Given the Department's use of BIA, other comments submitted by the
parties in their briefs in this investigation are moot, and will not be
addressed in this notice.
Continuation of Suspension of Liquidation
In accordance with section 735 of the Act, we are directing the
Customs Service to continue to suspend liquidation of all entries of
defrost timers produced or exported from Japan, that are entered, or
withdrawn from warehouse, for consumption on or after August 24, 1993.
The Customs Service shall require a cash deposit or posting of a bond
equal to the estimated final dumping margin, as shown below. The
suspension of liquidation will remain in effect until further notice.

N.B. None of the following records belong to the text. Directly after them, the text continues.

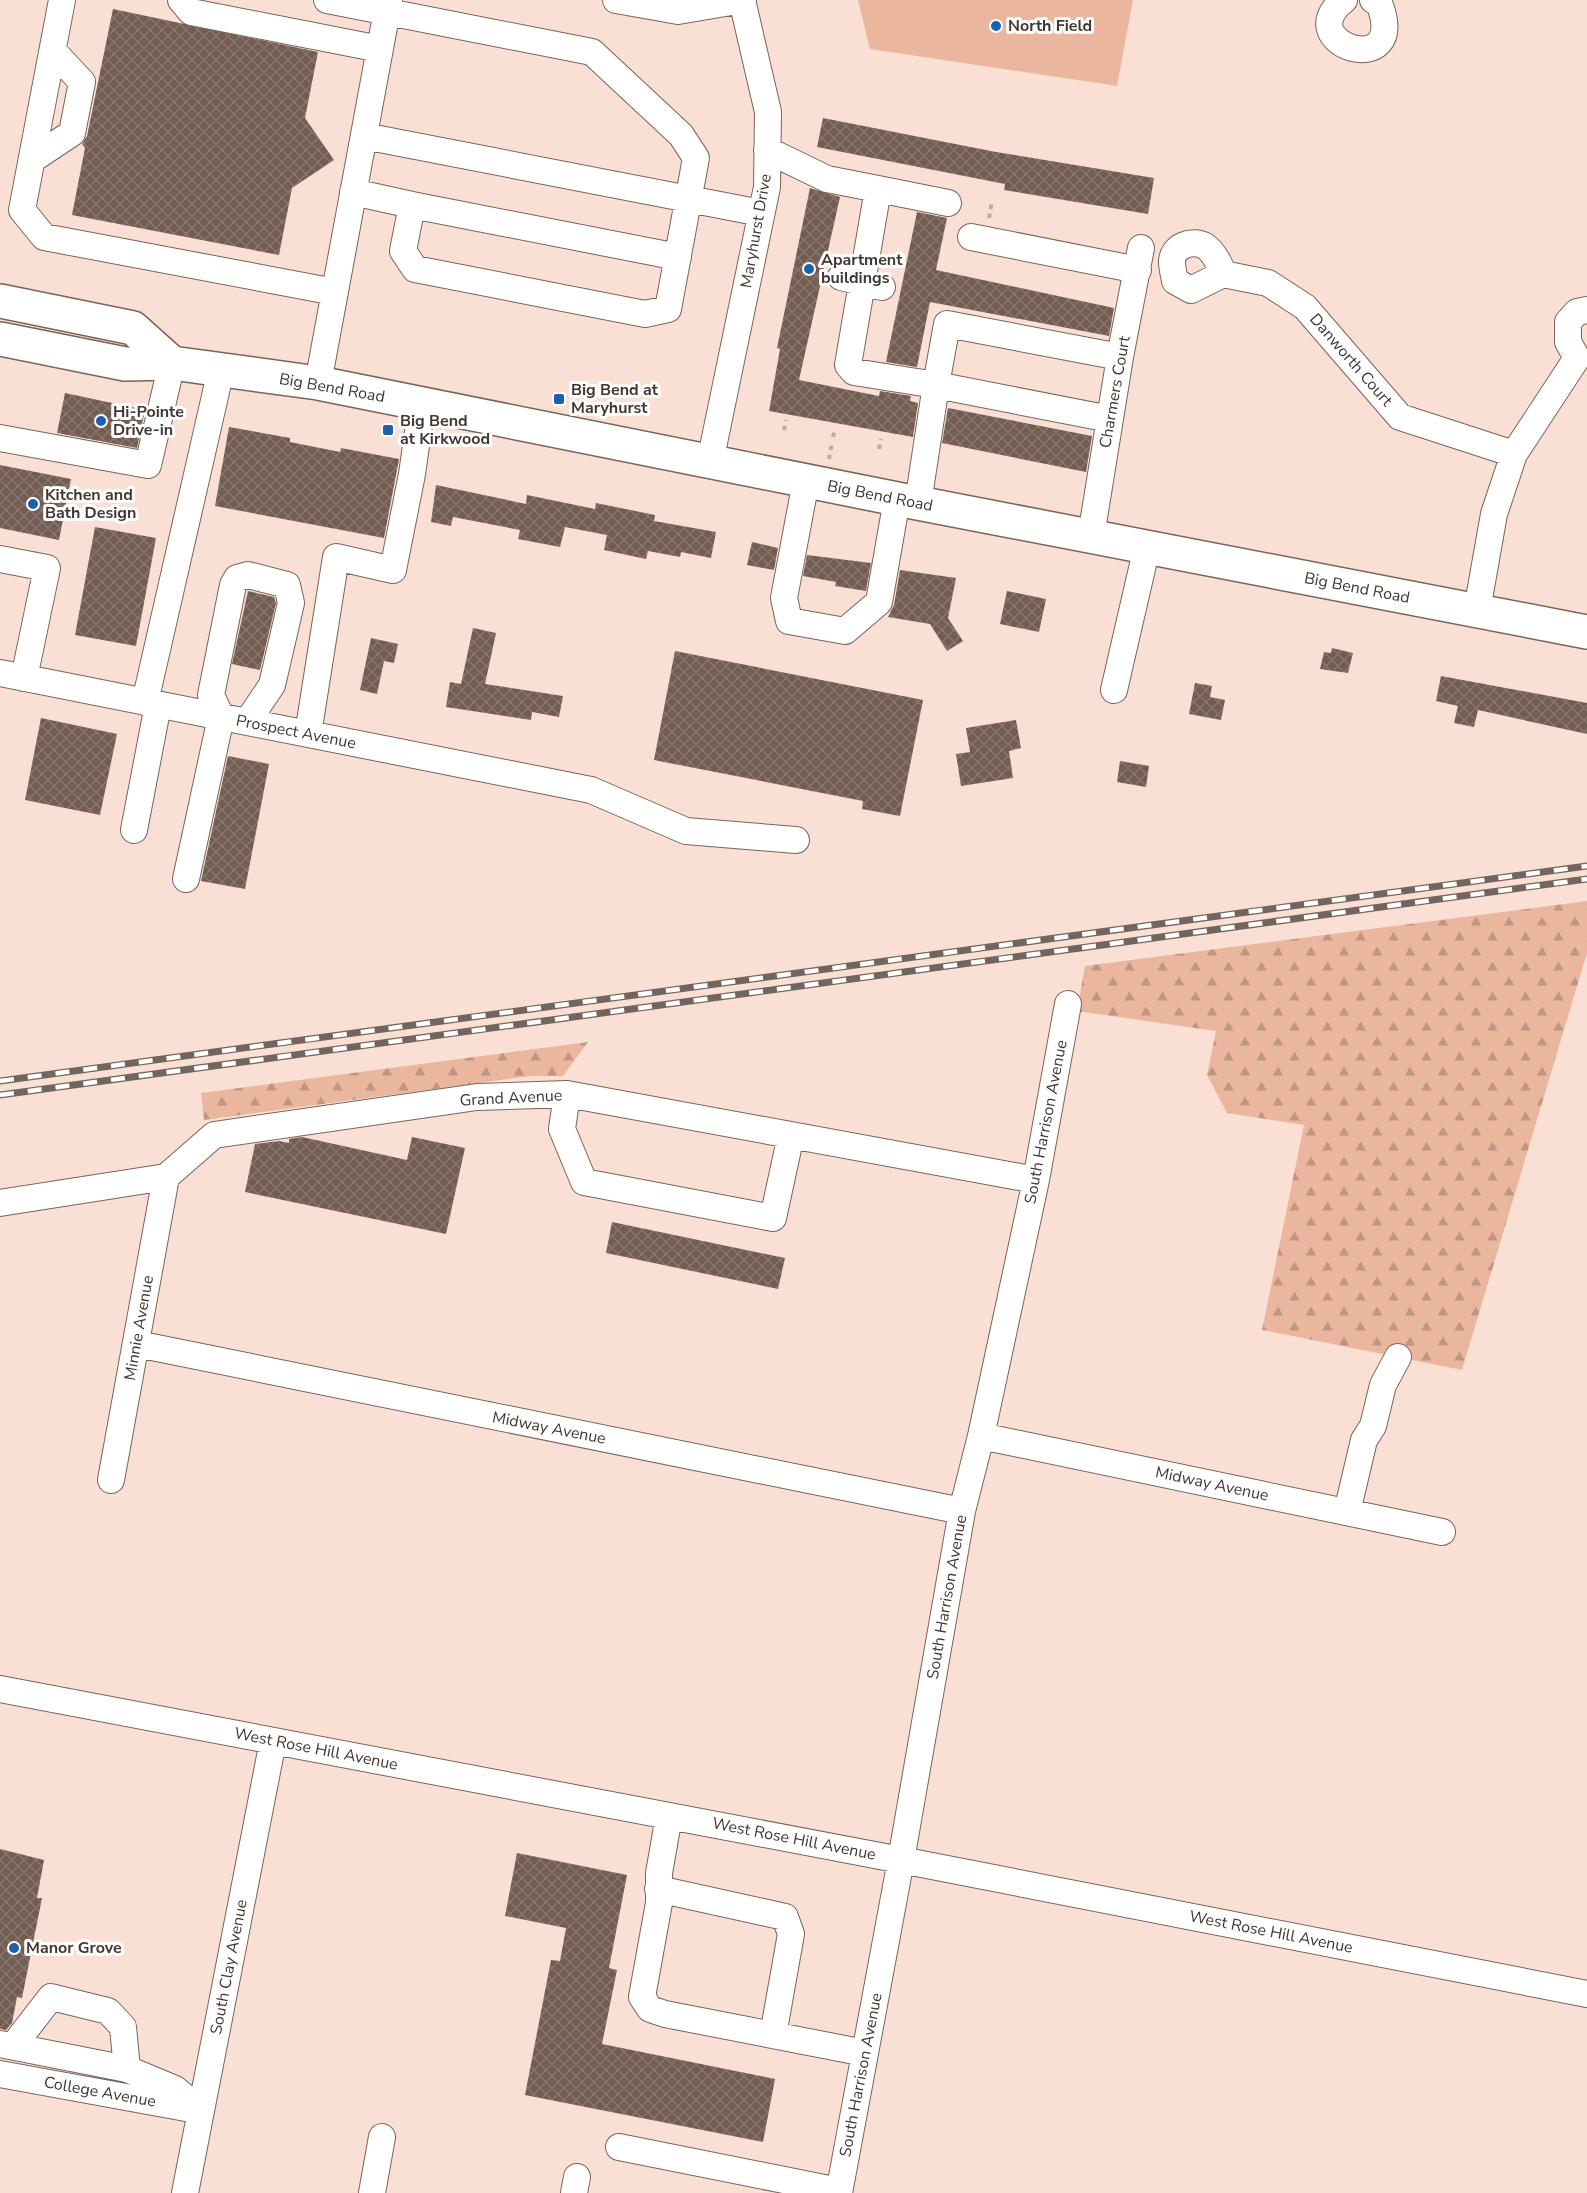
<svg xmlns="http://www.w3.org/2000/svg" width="1587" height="2193" viewBox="0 0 1587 2193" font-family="'Nunito Sans',sans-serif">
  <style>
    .forest { fill: url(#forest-firs) }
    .park { fill: #ebb69e }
    .building { fill: url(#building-cross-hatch) }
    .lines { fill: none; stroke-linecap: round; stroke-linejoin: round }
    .minor-casing { stroke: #7a6359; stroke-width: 28 }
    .major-casing { stroke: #7a6359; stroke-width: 36 }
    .path { stroke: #c0aba1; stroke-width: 4; stroke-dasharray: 4.5 4.5; stroke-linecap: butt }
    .minor { stroke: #fff; stroke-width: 26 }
    .major { stroke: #fff; stroke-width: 33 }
    .rail-casing { stroke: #73655e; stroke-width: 7 }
    .rail { stroke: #fff; stroke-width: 4.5; stroke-dasharray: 14; stroke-linecap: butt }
    .poi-dot { fill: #1d5fb0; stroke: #fff; stroke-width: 2 }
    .labels { text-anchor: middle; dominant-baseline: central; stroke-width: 6; stroke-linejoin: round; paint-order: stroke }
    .poi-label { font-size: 16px; font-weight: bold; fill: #413732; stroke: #fff; text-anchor: start }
    .street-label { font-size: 16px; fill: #413732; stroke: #fff }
  </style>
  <defs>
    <pattern id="forest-firs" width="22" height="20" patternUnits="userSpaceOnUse" patternTransform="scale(1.5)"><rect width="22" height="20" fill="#ebb69e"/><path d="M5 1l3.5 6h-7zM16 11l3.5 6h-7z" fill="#c09581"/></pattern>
    <pattern id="building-cross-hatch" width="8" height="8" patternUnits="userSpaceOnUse" patternTransform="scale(1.5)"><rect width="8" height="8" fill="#735d52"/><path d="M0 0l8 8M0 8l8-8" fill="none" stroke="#88766e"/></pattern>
  </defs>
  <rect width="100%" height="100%" fill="#fae0d4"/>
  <path class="forest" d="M1587 901V953L1462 1370 1262 1330 1304 1125 1227 1113 1207 1075 1216 1031 1077 1011 1085 966Z
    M588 1042 563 1076H531L204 1120 201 1093Z"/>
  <path class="park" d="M858 0H1133L1117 86 870 49Z"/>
  <path class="building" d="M113 9 318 52 305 118 334 160 292 188 279 255 72 215 85 148 82 144 87 136Z
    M823 118 996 152 1154 178 1148 214 1004 190 1005 184 817 147Z
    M810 188 840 197 799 380 879 396 880 391 911 396 910 401 918 403 913 437 769 411 780 349 777 348Z
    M917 212 947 218 936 270 1114 308 1109 336 930 302 917 367 886 362Z
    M65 393 145 410 137 448 57 433Z
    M948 408 1092 436 1086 472 942 443Z
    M229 427 290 438V442L340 452 341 448 399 459 384 538 215 506Z
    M0 465 71 479 59 540 0 528Z
    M436 485 526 504 527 495 595 509 596 503 655 515 654 521 716 532 711 558 681 552 680 557 648 551 646 559 604 550 607 535 565 527 560 547 518 539 520 530 453 517 451 526 431 522Z
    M95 527 156 538 136 646 75 635Z
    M752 542 778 548 774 570 747 565Z
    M807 555 871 563 866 591 835 586 836 582 803 576Z
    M900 570 956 578 948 618 963 641 947 651 930 624 888 617 894 605Z
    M248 591 274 597 276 603 260 670 232 664Z
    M1007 591 1046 599 1039 632 1000 624Z
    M473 628 496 633 485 684 563 696 559 717 532 712 531 720 446 707 450 682 461 684Z
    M371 638 398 644 394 663 384 661 377 694 360 690Z
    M1332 648 1353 653 1348 673 1320 669 1324 652 1331 653Z
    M675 651 923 700 900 816 862 809 863 801 654 760Z
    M1441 676 1587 703V734L1478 710 1474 727 1454 723 1458 706 1436 701Z
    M1195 683 1212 686 1210 697 1225 700 1221 720 1189 714Z
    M41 718 117 734 100 815 25 800Z
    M1016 720 1021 748 1009 751 1013 778 961 786 956 754 970 752 966 728Z
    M228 756 269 764 245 889 201 881Z
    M1120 761 1149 766 1146 787 1117 782Z
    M302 1137 407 1160 412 1137 465 1148 446 1234 245 1192 255 1144 279 1141 289 1143V1139Z
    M612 1222 785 1258 778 1289 606 1253Z
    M0 1849 44 1860 37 1898H42L22 1998 17 1997 12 2023 6 2030 0 2029Z
    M517 1853 627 1875 609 1968 617 1970 602 2044 775 2079 763 2142 525 2095 551 1960 560 1961 566 1928 505 1916Z"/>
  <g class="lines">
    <defs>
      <path id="minor" d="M62 0 22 210 44 237 335 292
        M181 0 191 12 380 49
        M327 0 592 52 681 135 696 158 668 309 645 314 415 269 403 251 412 205 353 192
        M616 0 678 11 743 0
        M1344 0C1288 44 1411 83 1379 3L1373 0
        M364 136 761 213
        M767 150 827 179 878 189 848 365 854 372 936 385 918 503
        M33 159 72 133 82 82 53 51
        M878 189 948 203
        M412 205 678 257
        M971 237 1138 270
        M1223 274C1221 266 1213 251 1205 246 1192 239 1172 246 1172 262 1172 268 1174 275 1175 281L1191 290 1223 274 1268 283 1305 307 1400 417 1514 454
        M841 277 882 287
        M1577 358 1568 342V322L1577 312 1587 310
        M318 383 389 0
        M1110 419 936 385 947 324 1120 357
        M0 438 148 465 172 363
        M710 462 767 187 768 112 742 0
        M806 481 784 598 789 621 845 631 879 602 897 499
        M1091 536 1120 357 1141 248
        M0 559 47 568 24 678
        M1477 610 1494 514 1514 454 1577 358
        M0 673 591 790 686 831 796 840
        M1114 690 1147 547
        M145 702 221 370
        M308 734 336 557 393 570 412 474 422 404
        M134 830 158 705
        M186 879 221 717 211 695 233 585 237 578 248 575 287 585 291 603 272 685 247 722
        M567 1094 562 1129 584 1182 773 1218 791 1135
        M0 1203 166 1177 214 1135 477 1097 567 1094 1036 1180
        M137 1344 962 1511
        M981 1436 1442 1532
        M111 1480 166 1177
        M1347 1512 1364 1440 1373 1426 1383 1385 1398 1357
        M0 1689 901 1860 1587 1994
        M669 1816 659 1873V1903L642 1997 650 2009 665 2014 865 2053
        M658 1889 785 1917 791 1934 773 2035
        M0 2044 127 2069 175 2089 200 2110
        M13 2046 51 1997 108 2011 123 2027 127 2069
        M0 2074 197 2110
        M619 2147 839 2191
        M185 2193 273 1741
        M372 2193 382 2137
        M574 2193 577 2177
        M839 2193 901 1860 962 1511 981 1436 1036 1180 1068 1004"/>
      <path id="major" d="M0 301 133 328 172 363
        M0 339 125 364 172 363 318 383 897 499 1587 632"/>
    </defs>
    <use href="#minor" class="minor-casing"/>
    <use href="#major" class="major-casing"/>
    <path class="path" d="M989 218 992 201
      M784 430 786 420
      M833 437 835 429
      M879 449 881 439
      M829 459 832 442"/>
    <use href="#minor" class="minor"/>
    <use href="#major" class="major"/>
    <defs>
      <path id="rail" d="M0 1081 1587 866
        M0 1095 1587 879"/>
    </defs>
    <use href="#rail" class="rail-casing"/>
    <use href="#rail" class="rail"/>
  </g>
  <g class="poi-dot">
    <circle cx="996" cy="26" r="6"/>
    <circle cx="809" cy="269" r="6"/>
    <rect x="553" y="393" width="12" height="12" rx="3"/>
    <circle cx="101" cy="421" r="6"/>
    <rect x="382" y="424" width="12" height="12" rx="3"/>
    <circle cx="33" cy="504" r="6"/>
    <circle cx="14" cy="1948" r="6"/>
  </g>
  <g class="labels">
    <g class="poi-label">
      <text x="1008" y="26">North Field</text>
      <text x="821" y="260">Apartment<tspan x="821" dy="18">buildings</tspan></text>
      <text x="571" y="390">Big Bend at<tspan x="571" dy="18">Maryhurst</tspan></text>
      <text x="113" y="412">Hi-Pointe<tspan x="113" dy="18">Drive-in</tspan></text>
      <text x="400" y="421">Big Bend<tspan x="400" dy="18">at Kirkwood</tspan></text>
      <text x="45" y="495">Kitchen and<tspan x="45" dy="18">Bath Design</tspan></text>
      <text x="26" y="1948">Manor Grove</text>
    </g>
    <g class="street-label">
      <text transform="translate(756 231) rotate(-80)">Maryhurst Drive</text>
      <text transform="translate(1351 360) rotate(49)">Danworth Court</text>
      <text transform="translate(332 388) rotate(10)">Big Bend Road</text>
      <text transform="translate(1115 392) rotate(-80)">Charmers Court</text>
      <text transform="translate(880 496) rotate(11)">Big Bend Road</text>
      <text transform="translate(1357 588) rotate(11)">Big Bend Road</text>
      <text transform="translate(296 732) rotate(11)">Prospect Avenue</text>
      <text transform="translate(511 1098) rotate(-3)">Grand Avenue</text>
      <text transform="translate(1046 1122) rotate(-79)">South Harrison Avenue</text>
      <text transform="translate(139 1328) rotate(-80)">Minnie Avenue</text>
      <text transform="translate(549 1428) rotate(11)">Midway Avenue</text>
      <text transform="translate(1212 1484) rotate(12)">Midway Avenue</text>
      <text transform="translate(947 1597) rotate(-80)">South Harrison Avenue</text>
      <text transform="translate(316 1749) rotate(11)">West Rose Hill Avenue</text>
      <text transform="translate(794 1839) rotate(11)">West Rose Hill Avenue</text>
      <text transform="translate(1271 1932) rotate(11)">West Rose Hill Avenue</text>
      <text transform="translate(229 1967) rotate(-79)">South Clay Avenue</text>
      <text transform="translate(861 2075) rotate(-79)">South Harrison Avenue</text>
      <text transform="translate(100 2092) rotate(10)">College Avenue</text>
    </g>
  </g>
</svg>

------------------------------------------------------------------------
Margin
Manufacturer/producer/exporter percentage
------------------------------------------------------------------------
Sankyo Seiki Manufacturing Co. Ltd.......................... 83.67
All others.................................................. 83.67
------------------------------------------------------------------------
International Trade Commission Notification
In accordance with section 735(d) of the Act, we have notified the
International Trade Commission (ITC) of our determination.
Notification to Interested Parties
This notice also serves as the only reminder to parties subject to
administrative protective order (APO) of their responsibility
concerning the return or destruction of proprietary information
disclosed under APO in accordance with 19 CFR 353.34(d). Failure to
comply is a violation of the APO.
This determination is published pursuant to section 735(d) of the
Act (19 U.S.C. 1673d(d)) and 19 CFR 353.20(a)(4).
Dated: January 6, 1994.
Joseph A. Spetrini,
Acting Assistant Secretary for Import Administration.